Loss

April 3, 2011

Are you ever caught off guard by something… overwhelmed by the emotions of something unexpected?

Earlier this week I heard about someone who had died. I didn’t hear a name, just that she was 27 and had a 5 month old. I remember thinking how sad that was, how hard it must be to pick up the pieces after something like that happens.

But then today, I read the obituary. I saw her picture. It was someone who went to my high school and graduated just a year ahead of me. Someone I didn’t know but who was familiar to me; someone I knew but didn’t know. I read the summary of her life and what she was like, the legacy she left to those who loved her. She reminded me, in ways, of myself. Like I could relate to this woman somehow. Yet, if we had passed each other on the street a few weeks ago, we may have smiled politely but that’s all.

I fought back tears reading it. She had a baby. Can you imagine? That poor baby, that poor husband. I look inward, to my own family… and I can’t. I just can’t wrap my mind around it. Not to toot my own horn, but I’m the glue that holds our family together. Most mothers and wives are. How would they move on? How does anyone?

So here I am today, keeping her and her family in my thoughts, even though we don’t know each other. Because damn. DAMN.

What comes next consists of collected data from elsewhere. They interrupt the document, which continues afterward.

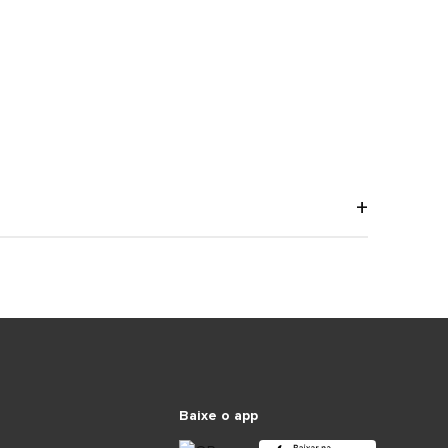
Baixe o app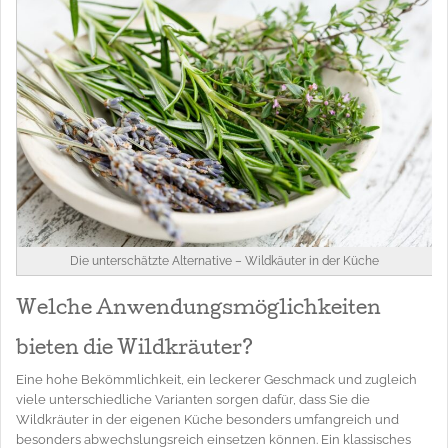
Die unterschätzte Alternative – Wildkäuter in der Küche
Welche Anwendungsmöglichkeiten
bieten die Wildkräuter?
Eine hohe Bekömmlichkeit, ein leckerer Geschmack und zugleich
viele unterschiedliche Varianten sorgen dafür, dass Sie die
Wildkräuter in der eigenen Küche besonders umfangreich und
besonders abwechslungsreich einsetzen können. Ein klassisches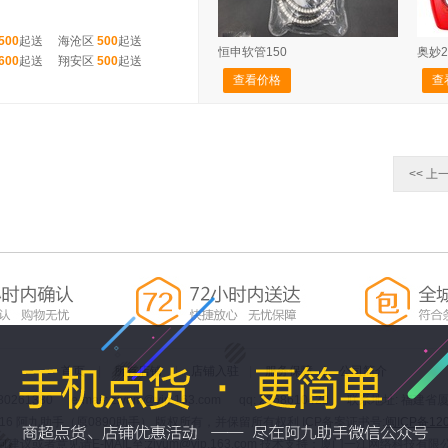
500
起送
海沧区
500
起送
恒申软管150
奥妙
600
起送
翔安区
500
起送
查看价格
查
<< 上
首页
|
所有店铺
|
店铺入驻
|
服务保障
|
公司简介
80261380 e-mail: zivum@vip.163.com qq: 2268610422 联系地址:
-2016 阿九助手（原0890助手） 版权所有，并保留所有权利 ICP备案证书号:
闽ICP备120
何建议或者意见请E-MAIL至:zivum@vip.163.com 技术支持：厦门一江网络科技有限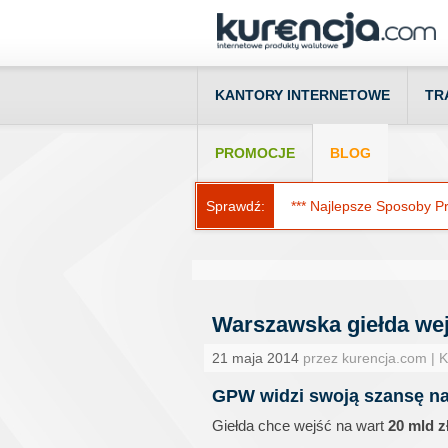
KANTORY INTERNETOWE
TR
PROMOCJE
BLOG
Sprawdź:
*** Najlepsze Sposoby Prz
Warszawska giełda wej
21 maja 2014
przez kurencja.com | 
GPW widzi swoją szansę n
Giełda chce wejść na wart
20 mld z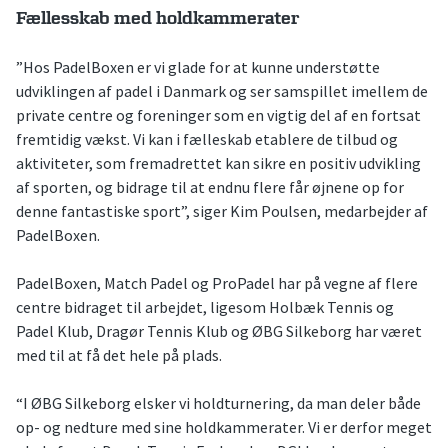
Fællesskab med holdkammerater
”Hos PadelBoxen er vi glade for at kunne understøtte
udviklingen af padel i Danmark og ser samspillet imellem de
private centre og foreninger som en vigtig del af en fortsat
fremtidig vækst. Vi kan i fælleskab etablere de tilbud og
aktiviteter, som fremadrettet kan sikre en positiv udvikling
af sporten, og bidrage til at endnu flere får øjnene op for
denne fantastiske sport”, siger Kim Poulsen, medarbejder af
PadelBoxen.
PadelBoxen, Match Padel og ProPadel har på vegne af flere
centre bidraget til arbejdet, ligesom Holbæk Tennis og
Padel Klub, Dragør Tennis Klub og ØBG Silkeborg har været
med til at få det hele på plads.
“I ØBG Silkeborg elsker vi holdturnering, da man deler både
op- og nedture med sine holdkammerater. Vi er derfor meget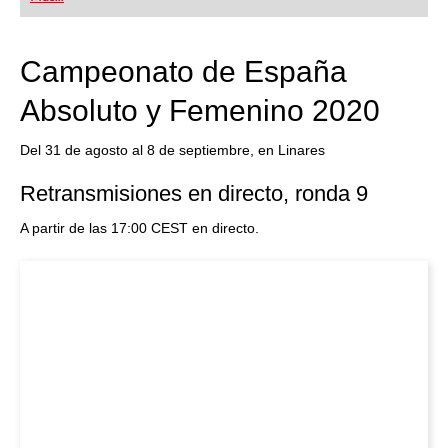
Campeonato de España
Absoluto y Femenino 2020
Del 31 de agosto al 8 de septiembre, en Linares
Retransmisiones en directo, ronda 9
A partir de las 17:00 CEST en directo.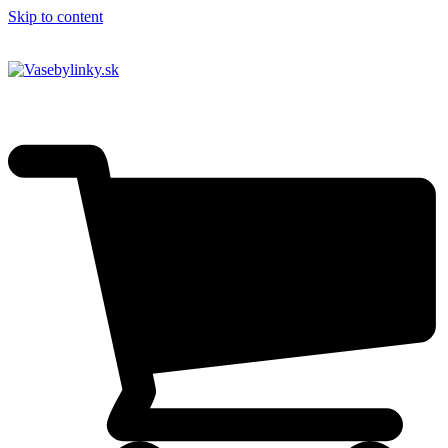
Skip to content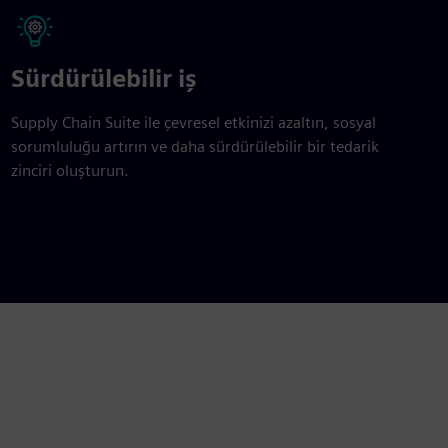
Sürdürülebilir iş
Supply Chain Suite ile çevresel etkinizi azaltın, sosyal
sorumluluğu artırın ve daha sürdürülebilir bir tedarik
zinciri oluşturun.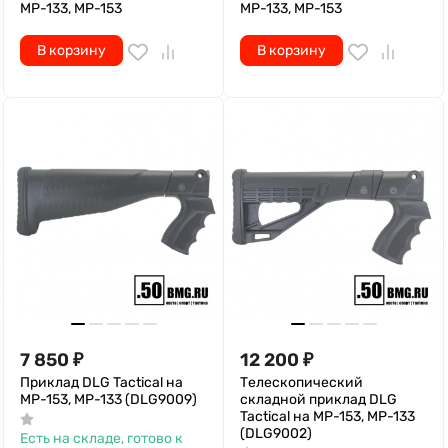
МР-133, МР-153
МР-133, МР-153
В корзину
В корзину
7 850
₽
12 200
₽
Приклад DLG Tactical на
Телескопический
МР-153, МР-133 (DLG9009)
складной приклад DLG
Tactical на МР-153, МР-133
(DLG9002)
Есть на складе, готово к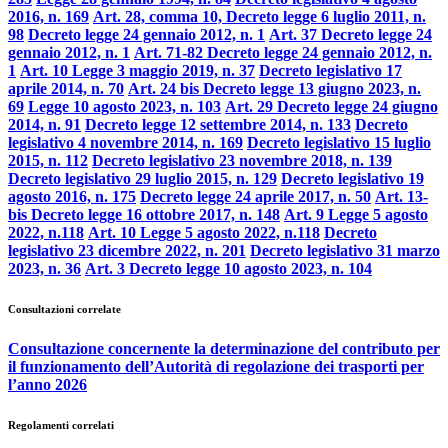
2016, n. 169
Art. 28, comma 10, Decreto legge 6 luglio 2011, n.
98
Decreto legge 24 gennaio 2012, n. 1
Art. 37 Decreto legge 24
gennaio 2012, n. 1
Art. 71-82 Decreto legge 24 gennaio 2012, n.
1
Art. 10 Legge 3 maggio 2019, n. 37
Decreto legislativo 17
aprile 2014, n. 70
Art. 24 bis Decreto legge 13 giugno 2023, n.
69
Legge 10 agosto 2023, n. 103
Art. 29 Decreto legge 24 giugno
2014, n. 91
Decreto legge 12 settembre 2014, n. 133
Decreto
legislativo 4 novembre 2014, n. 169
Decreto legislativo 15 luglio
2015, n. 112
Decreto legislativo 23 novembre 2018, n. 139
Decreto legislativo 29 luglio 2015, n. 129
Decreto legislativo 19
agosto 2016, n. 175
Decreto legge 24 aprile 2017, n. 50
Art. 13-
bis Decreto legge 16 ottobre 2017, n. 148
Art. 9 Legge 5 agosto
2022, n.118
Art. 10 Legge 5 agosto 2022, n.118
Decreto
legislativo 23 dicembre 2022, n. 201
Decreto legislativo 31 marzo
2023, n. 36
Art. 3 Decreto legge 10 agosto 2023, n. 104
Consultazioni correlate
Consultazione concernente la determinazione del contributo per
il funzionamento dell’Autorità di regolazione dei trasporti per
l’anno 2026
Regolamenti correlati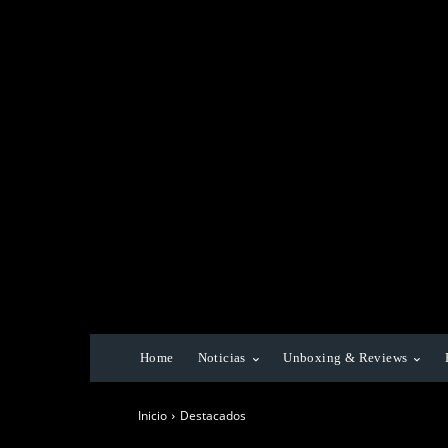
Home
Noticias
Unboxing & Reviews
Inicio
Destacados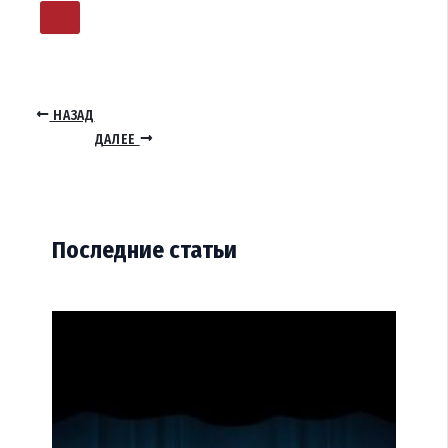
НАЗАД
ДАЛЕЕ
Последние статьи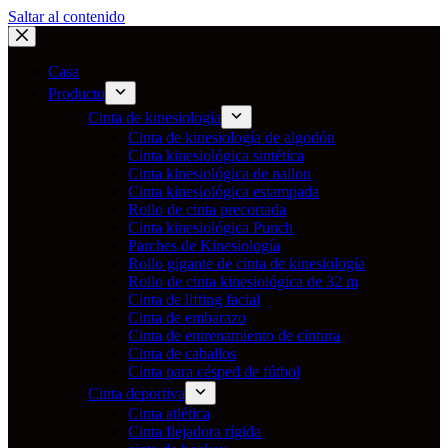
Saltar al contenido
Casa
Producto
Cinta de kinesiología
Cinta de kinesiología de algodón
Cinta kinesiológica sintética
Cinta kinesiológica de nailon
Cinta kinesiológica estampada
Rollo de cinta precortada
Cinta kinesiológica Punch
Parches de Kinesiología
Rollo gigante de cinta de kinesiología
Rollo de cinta kinesiológica de 32 m
Cinta de lifting facial
Cinta de embarazo
Cinta de entrenamiento de cintura
Cinta de caballos
Cinta para césped de fútbol
Cinta deportiva
Cinta atlética
Cinta flejadora rígida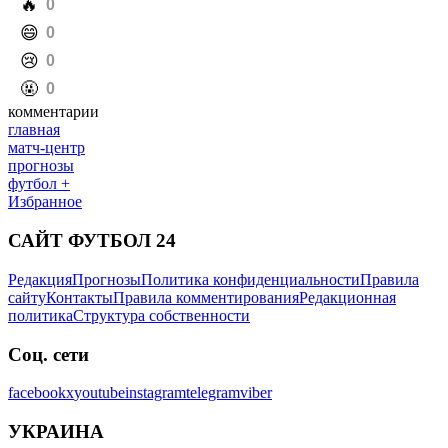
️🔥
0
️😄
0
️😢
0
️🤬
0
комментарии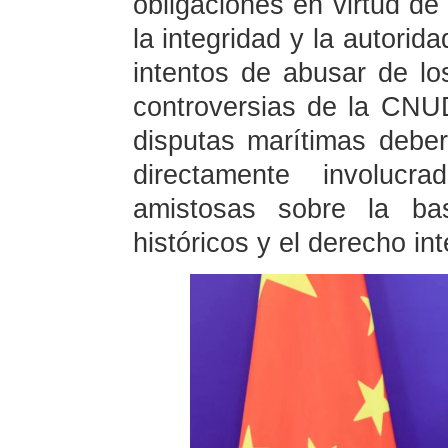
obligaciones en virtud d
la integridad y la autori
intentos de abusar de lo
controversias de la CNU
disputas marítimas deber
directamente involuc
amistosas sobre la ba
históricos y el derecho in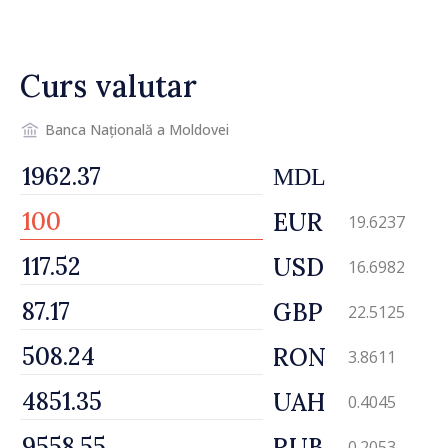
Ucrainei
Curs valutar
Banca Națională a Moldovei
MDL
EUR
19.6237
USD
16.6982
GBP
22.5125
RON
3.8611
UAH
0.4045
RUB
0.2053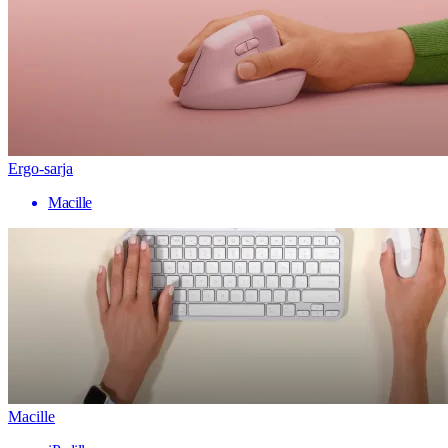
Ergo-sarja
Macille
Macille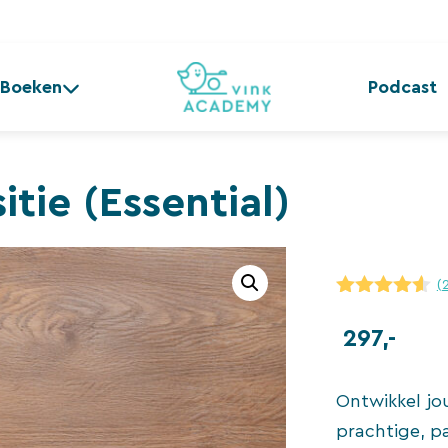
Boeken
Podcast
tie (Essential)
(
4.50
van 5
297,-
Ontwikkel jou
prachtige, p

This year has been really tough when it comes to death and illness. Too many people we do know. Our brother-in-law lost his mother and his sister in the last month. It’s been less than a year since my husband lost his brother. One of our friends just lost his father. There are too many others to mention. Is it always like this? Are we just getting older and this is something that is going to become all too familiar? Or is this just a bad streak of luck, of health?

Last night, as I sipped a glass of wine in the late hours of my quiet living room, I watched my elderly dog. She was up and down, up and down. Couldn’t get comfortable. I didn’t know what was wrong… was it serious? Was she just achey? Does she know something we don’t? I sat down on the floor with her and did my best to comfort her, to share with her my love and strength. Right now she is sleeping by my feet. She looks sadder today than she has in a long time. Is it just the change in weather? My biggest hope is that she will stay with us, make it at least a few more months so she can lay outside in the hot sun and sniff the summer air. I want her to remember how that feels.

It is April. A month of renewal. A month where we say goodbye to winter (at least up north) and welcome the early signs of spring. The rain, the grey. The cold but not quite frigid weather. And, if we’re lucky, patches of green grass and a sparse scattering of flowers, a hint of sunshine and a bit of warmth. Dry patches on the otherwise wet sidewalks.

Today, however, it is snowing. I know a lot of people are complaining but I’m not. Snow in April never bothers me for some reason. I know it won’t stick around. I’m feeling very, very ready for spring and summer. But I can’t help but smile and give Old Man Winter a nod, and admire his ability to try to hang on tight before losing out to the warmth and the life. He eventually loses out, of course, and must let go to allow the rest of us the ability to move on.

But we all know that’s never easy, letting go and saying farewell. Moving on.